P2-114 A Mathematical Modeling Approach to the Evaluation of Three Sampling Plans for the Detection of Pathogenic Bacteria on Preharvest Leafy Greens

Tuesday, August 2, 2016
America's Center - St. Louis
Aixia Xu, University of Maryland, College Park, MD
Robert Buchanan, University of Maryland, College Park, MD
Introduction: Recent outbreaks of foodborne disease associated with leafy greens has led to increased preharvest testing for pathogens and indicator organisms. However, the scientific and statistical rationale and performance attributes for the sampling plans employed have largely not be evaluated.

Purpose: The goal of this study was to develop a simple tool for evaluating the performance characteristics of three commonly used preharvest sampling plans: random, stratified-random, and z-pattern sampling. 

Methods: Mathematical derivations and computer simulations by Matlab were performed to compare the relative effectiveness of random, stratified-random, and z-pattern sampling. This initial evaluation included consideration of both the number of contamination sites in the field and the number of samples analyzed.

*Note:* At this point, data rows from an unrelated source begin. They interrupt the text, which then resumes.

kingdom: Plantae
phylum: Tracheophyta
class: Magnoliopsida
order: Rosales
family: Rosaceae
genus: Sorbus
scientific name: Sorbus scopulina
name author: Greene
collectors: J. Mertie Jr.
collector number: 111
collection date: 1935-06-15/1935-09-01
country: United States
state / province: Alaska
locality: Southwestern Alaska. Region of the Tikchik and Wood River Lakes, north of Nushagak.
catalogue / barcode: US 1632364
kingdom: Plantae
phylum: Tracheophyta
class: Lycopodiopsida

Results: The detection probability with increasing number of contamination sites and increasing number of sample. When a large number of simulations were performed, the results agree well with the theoretical derivations, i.e., there was no difference on the mean detection probability for the three sampling plans.  The detection probability decreased rapidly as a function of total number of subplots tested, in roughly a linear manner on log-log plots. However, the inherent variability of the z-pattern sampling plan was substantially greater than the other sampling plans. This difference is most dramatic when the number of contamination sites is small, with the z-pattern sampling plan having a high frequency of no-detection responses. Thus, the z-pattern sampling plan inherent variability has an increased probability of type 1 and type 2 errors compared to either random or stratified-random sampling plans.

Significance: This study provides a simple mathematical approach for evaluating the effectiveness three commonly used preharvest sampling plans, and suggest that with low level contamination, random or stratified-random sampling plans would likely be more effective.